Two lines below mark the span: the one containing "X162700000Y-79000000D03*" and the one containing "X125190000Y-72120000D03*". Set down both, plus every line between, exactly as they stand, and nothing else.

*** Opening of Given data ***

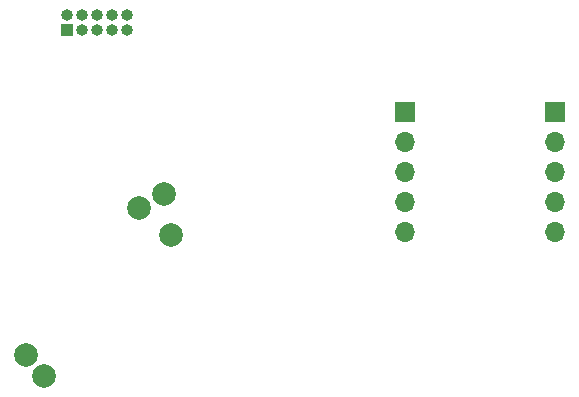
<source format=gbr>
G04 #@! TF.FileFunction,Soldermask,Bot*
%FSLAX46Y46*%
G04 Gerber Fmt 4.6, Leading zero omitted, Abs format (unit mm)*
G04 Created by KiCad (PCBNEW 4.0.4-stable) date 07/06/18 21:54:16*
%MOMM*%
%LPD*%
G01*
G04 APERTURE LIST*
%ADD10C,0.100000*%
%ADD11R,1.700000X1.700000*%
%ADD12O,1.700000X1.700000*%
%ADD13C,2.000000*%
%ADD14R,1.000000X1.000000*%
%ADD15O,1.000000X1.000000*%
G04 APERTURE END LIST*
D10*
D11*
X150000000Y-79000000D03*
D12*
X150000000Y-81540000D03*
X150000000Y-84080000D03*
X150000000Y-86620000D03*
X150000000Y-89160000D03*
D11*
X162700000Y-79000000D03*
D12*
X162700000Y-81540000D03*
X162700000Y-84080000D03*
X162700000Y-86620000D03*
X162700000Y-89160000D03*
D13*
X129519994Y-85975000D03*
X127444997Y-87150003D03*
X130144994Y-89400003D03*
X119370000Y-101350000D03*
X117844999Y-99600000D03*
D14*
X121380000Y-72120000D03*
D15*
X121380000Y-70850000D03*
X122650000Y-72120000D03*
X122650000Y-70850000D03*
X123920000Y-72120000D03*
X123920000Y-70850000D03*
X125190000Y-72120000D03*
X125190000Y-70850000D03*
X126460000Y-72120000D03*
X126460000Y-70850000D03*
M02*

</source>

*** Close of Given data ***

Exercise solution:
X162700000Y-79000000D03*
D12*
X162700000Y-81540000D03*
X162700000Y-84080000D03*
X162700000Y-86620000D03*
X162700000Y-89160000D03*
D13*
X129519994Y-85975000D03*
X127444997Y-87150003D03*
X130144994Y-89400003D03*
X119370000Y-101350000D03*
X117844999Y-99600000D03*
D14*
X121380000Y-72120000D03*
D15*
X121380000Y-70850000D03*
X122650000Y-72120000D03*
X122650000Y-70850000D03*
X123920000Y-72120000D03*
X123920000Y-70850000D03*
X125190000Y-72120000D03*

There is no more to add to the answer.